━━━━━ Text passage ━━━━━

Well, I will say that I don't think that any particular message from somebody has reached the level of technocrat, but collectively, the number of people who have tried to remind you to have a quote, full-on technocrats.
Here's what I want from this: I need you to become a TikTok coat influencer now, where sponsors send you coats, you wear them for like a second and go, hmm, and then put a new coat on.
So on the surface, there's no reason to do this interview.
And the choice tells me that Tucker is willing to make the bargain that comes along with buddying up with Nick.
He's made friends with and elevated the voice of a Nazi purity tester, a guy who will use his audience to launch online wars against right-wing media figures who are too lukewarm.
Over the past couple of weeks, Nick has been popping up more on shows that like to pretend that they're a bit closer to the mainstream, like Glenton Greenwald's show System Update and Patrick Bett David's podcast.
A lot of this has to do with the fallout of the Charlie Kirk murder and how figures on the extreme right wing have responded to it.
Anti-Semitic shit has become way more popular than it was a few years ago.
And with Elon taking over Twitter and throwing out all moderation standards, that type of content is so much more on the surface than it was, you know, just a number of years ago.
Being an ideologue is harder because sometimes you have to resist the easy move in order to stay true to a larger principle that you have.

━━━━━ Record extracts ━━━━━

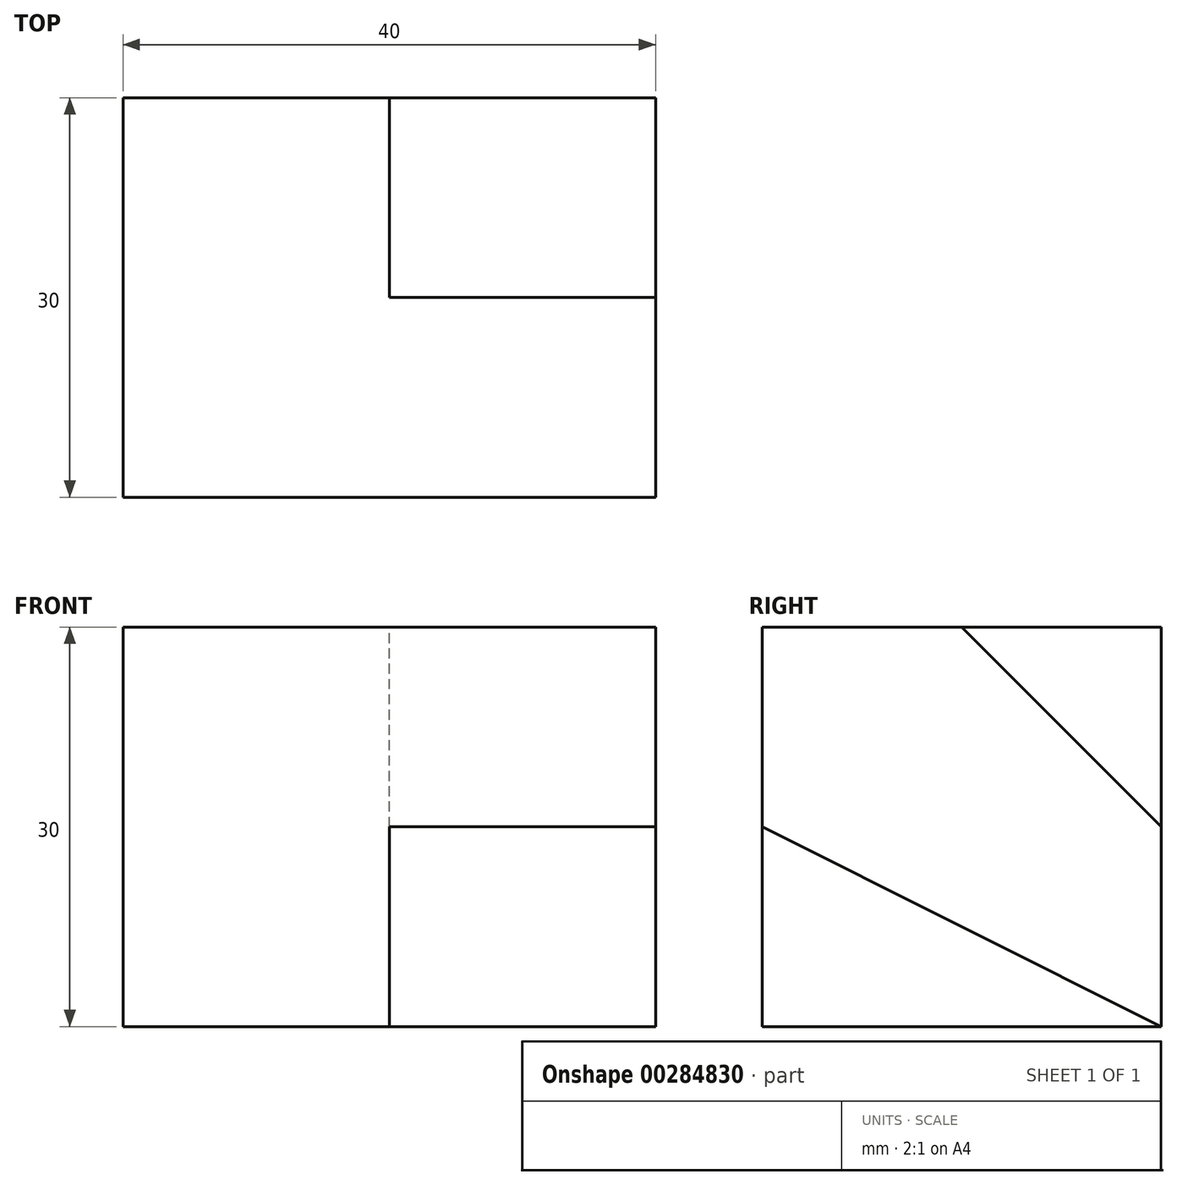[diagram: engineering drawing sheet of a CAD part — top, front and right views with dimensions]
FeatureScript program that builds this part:
annotation { "Feature Type Name" : "Feature", "Feature Type Description" : "" }
export const myFeature = defineFeature(function(context is Context, id is Id, definition is map)
    precondition{}
    {
        {
            var Q0;
            Q0=qCreatedBy(makeId("Right.planeOp"),FACE);
            var sketch = newSketch(context, id + "F0", { "sketchPlane" : qUnion([Q0])});
            skLineSegment(sketch, "E0.bottom", {"start": v(0, 0) * mm, "end": v(30, 0) * mm});
            skLineSegment(sketch, "E0.top", {"start": v(0, 30) * mm, "end": v(30, 30) * mm});
            skLineSegment(sketch, "E0.left", {"start": v(0, 0) * mm, "end": v(0, 30) * mm});
            skLineSegment(sketch, "E0.right", {"start": v(30, 0) * mm, "end": v(30, 30) * mm});
            skLineSegment(sketch, "E1", {"start": v(0, 15) * mm, "end": v(30, 15) * mm});
            skLineSegment(sketch, "E2", {"start": v(15, 30) * mm, "end": v(15, 0) * mm});
            skSolve(sketch);
        }
        {
            var Q0;
            Q0=qSketchRegion(id+"F0",true);
            extrude(context, id + "F1", {"entities" : qUnion([Q0]), "depth" : 20 * mm});
        }
        {
            var Q0;
            {var subQ0=sQuery(id+"F0.wireOp",EDGE,"E0.right");var subQ1=sQuery(id+"F0.wireOp",EDGE,"E0.bottom");var subQ2=makeQuery(id+"F0.imprint","INTERSECT",VERTEX,{"derivedFrom":[subQ1,subQ0]});Q0=makeQuery(id+"F0.imprint","IMPRINT",FACE,{"disambiguationData":[TD([[makeQuery(id+"F0.imprint","IMPRINT",EDGE,{"disambiguationData":[TD([[subQ2,1.0]])],"derivedFrom":subQ1}),1.0]])]});}
            var Q1;
            {var subQ0=sQuery(id+"F0.wireOp",EDGE,"E0.right");var subQ1=sQuery(id+"F0.wireOp",EDGE,"E0.top");var subQ2=makeQuery(id+"F0.imprint","INTERSECT",VERTEX,{"derivedFrom":[subQ1,subQ0]});Q1=makeQuery(id+"F0.imprint","IMPRINT",FACE,{"disambiguationData":[TD([[makeQuery(id+"F0.imprint","IMPRINT",EDGE,{"disambiguationData":[TD([[subQ2,1.0]])],"derivedFrom":subQ1}),-1.0]])]});}
            var Q2;
            {var subQ0=sQuery(id+"F0.wireOp",EDGE,"E0.left");var subQ1=sQuery(id+"F0.wireOp",EDGE,"E0.top");var subQ2=makeQuery(id+"F0.imprint","INTERSECT",VERTEX,{"derivedFrom":[subQ1,subQ0]});Q2=makeQuery(id+"F0.imprint","IMPRINT",FACE,{"disambiguationData":[TD([[makeQuery(id+"F0.imprint","IMPRINT",EDGE,{"disambiguationData":[TD([[subQ2,-1.0]])],"derivedFrom":subQ1}),-1.0]])]});}
            extrude(context, id + "F2", {"entities" : qUnion([Q0, Q1, Q2]), "operationType" : NewBodyOperationType.ADD, "depth" : 40 * mm});
        }
        {
            var Q0;
            Q0=makeQuery(id+"F2.opExtrude","CAP_FACE",FACE,{"disambiguationData":[OSD([sQuery(id+"F0.wireOp",EDGE,"E0.bottom"),sQuery(id+"F0.wireOp",EDGE,"E0.top"),sQuery(id+"F0.wireOp",EDGE,"E0.left"),sQuery(id+"F0.wireOp",EDGE,"E0.right"),sQuery(id+"F0.wireOp",EDGE,"E1"),sQuery(id+"F0.wireOp",EDGE,"E2")])],"isStart":false});
            var sketch = newSketch(context, id + "F3", { "sketchPlane" : qUnion([Q0])});
            skLineSegment(sketch, "E3", {"start": v(15, 30) * mm, "end": v(30, 15) * mm});
            skSolve(sketch);
        }
        {
            var Q0;
            {var subQ0=sQuery(id+"F3.wireOp",EDGE,"E3");Q0=makeQuery(id+"F3.imprint","IMPRINT",FACE,{"disambiguationData":[TD([[makeQuery(id+"F3.imprint","IMPRINT",EDGE,{"derivedFrom":subQ0}),1.0]])]});}
            extrude(context, id + "F4", {"entities" : qUnion([Q0]), "operationType" : NewBodyOperationType.REMOVE, "oppositeDirection" : true, "depth" : 20 * mm});
        }
        {
            var Q0;
            Q0=makeQuery(id+"F1.opExtrude","CAP_FACE",FACE,{"disambiguationData":[OSD([sQuery(id+"F0.wireOp",EDGE,"E0.bottom"),sQuery(id+"F0.wireOp",EDGE,"E0.top"),sQuery(id+"F0.wireOp",EDGE,"E0.left"),sQuery(id+"F0.wireOp",EDGE,"E0.right")])],"isStart":false});
            var sketch = newSketch(context, id + "F5", { "sketchPlane" : qUnion([Q0])});
            skLineSegment(sketch, "E4", {"start": v(0, 15) * mm, "end": v(15, 0) * mm});
            skSolve(sketch);
        }
        {
            var Q0;
            Q0=makeQuery(id+"F5.imprint","IMPRINT",FACE,{"disambiguationData":[TD([[makeQuery(id+"F5.imprint","IMPRINT",EDGE,{"derivedFrom":sQuery(id+"F5.wireOp",EDGE,"E4")}),1.0]])]});
            extrude(context, id + "F6", {"entities" : qUnion([Q0]), "operationType" : NewBodyOperationType.ADD, "depth" : 20 * mm});
        }
        {
            var Q0;
            {var subQ0=sQuery(id+"F0.wireOp",EDGE,"E2");var subQ1=sQuery(id+"F0.wireOp",EDGE,"E1");var subQ2=sQuery(id+"F0.wireOp",EDGE,"E0.right");var subQ3=sQuery(id+"F0.wireOp",EDGE,"E0.left");var subQ4=sQuery(id+"F0.wireOp",EDGE,"E0.top");var subQ5=sQuery(id+"F0.wireOp",EDGE,"E0.bottom");Q0=makeQuery(id+"F6.boolean.opBoolean","MERGE",FACE,{"derivedFrom":[makeQuery(id+"F2.opExtrude","CAP_FACE",FACE,{"disambiguationData":[OSD([subQ5,subQ4,subQ3,subQ2,subQ1,subQ0])],"isStart":false}),makeQuery(id+"F6.opExtrude","CAP_FACE",FACE,{"disambiguationData":[OSD([subQ5,subQ4,subQ3,subQ2,subQ1,subQ0,sQuery(id+"F5.wireOp",EDGE,"E4")])],"isStart":false})]});}
            var sketch = newSketch(context, id + "F7", { "sketchPlane" : qUnion([Q0])});
            skLineSegment(sketch, "E5", {"start": v(0, 15) * mm, "end": v(30, 0) * mm});
            skSolve(sketch);
        }
        {
            var Q0;
            Q0=makeQuery(id+"F7.imprint","IMPRINT",FACE,{"disambiguationData":[TD([[makeQuery(id+"F7.imprint","IMPRINT",EDGE,{"derivedFrom":sQuery(id+"F7.wireOp",EDGE,"E5")}),-1.0]])]});
            extrude(context, id + "F8", {"entities" : qUnion([Q0]), "operationType" : NewBodyOperationType.REMOVE, "oppositeDirection" : true, "depth" : 20 * mm});
        }
    });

━━━━━

# [What this exercise asks]
A. Could you return the stretch of the commentary on Tucker and Nick from "Here's what I" to "Bett David's podcast.", copied word for word?
B. Can you shorten the paragraph of the commentary on Tucker and Nick that begins "And with Elon taking over Twitter" while keeping its main facts?
C. How would the commentary on Tucker and Nick go on? Write what follows its final sentence.

# [Answers for the exercise]
A.
Here's what I want from this: I need you to become a TikTok coat influencer now, where sponsors send you coats, you wear them for like a second and go, hmm, and then put a new coat on.
So on the surface, there's no reason to do this interview.
And the choice tells me that Tucker is willing to make the bargain that comes along with buddying up with Nick.
He's made friends with and elevated the voice of a Nazi purity tester, a guy who will use his audience to launch online wars against right-wing media figures who are too lukewarm.
Over the past couple of weeks, Nick has been popping up more on shows that like to pretend that they're a bit closer to the mainstream, like Glenton Greenwald's show System Update and Patrick Bett David's podcast.

B. Since Elon took over Twitter and dropped all moderation standards, that kind of content is far more visible than it was a few years ago.

C.
Knee-jerk reactions get you an audience that's one knee-jerk away from abandoning you, and an ideologue has to consider that kind of danger.
I say all this because Nick Fuentes shocked the world when he resisted the urge to blame Israel for Charlie Kirk's murder.
This is notable since he hates Israel specifically and Jewish people generally, and because Nick rose to prominence by trying to destroy Charlie and Turning Point for not being anti-Semitic enough.
Put simply, this was a meatball being thrown right over home plate, and all Nick had to do was swing, and he was guaranteed a home run.
But he didn't.
And he even went so far as to criticize people for jumping to the conclusion that this was an Israeli hit job.
His reasons for staking this position make a lot of sense.
Charlie was a longtime supporter of Israel, and there's no conceivable reason why Israel would want to kill him.
Charlie's organization, Turning Point, is also largely pro-Israel, and he's closely entwined with the Trump administration, who have a mostly friendly position on Israel.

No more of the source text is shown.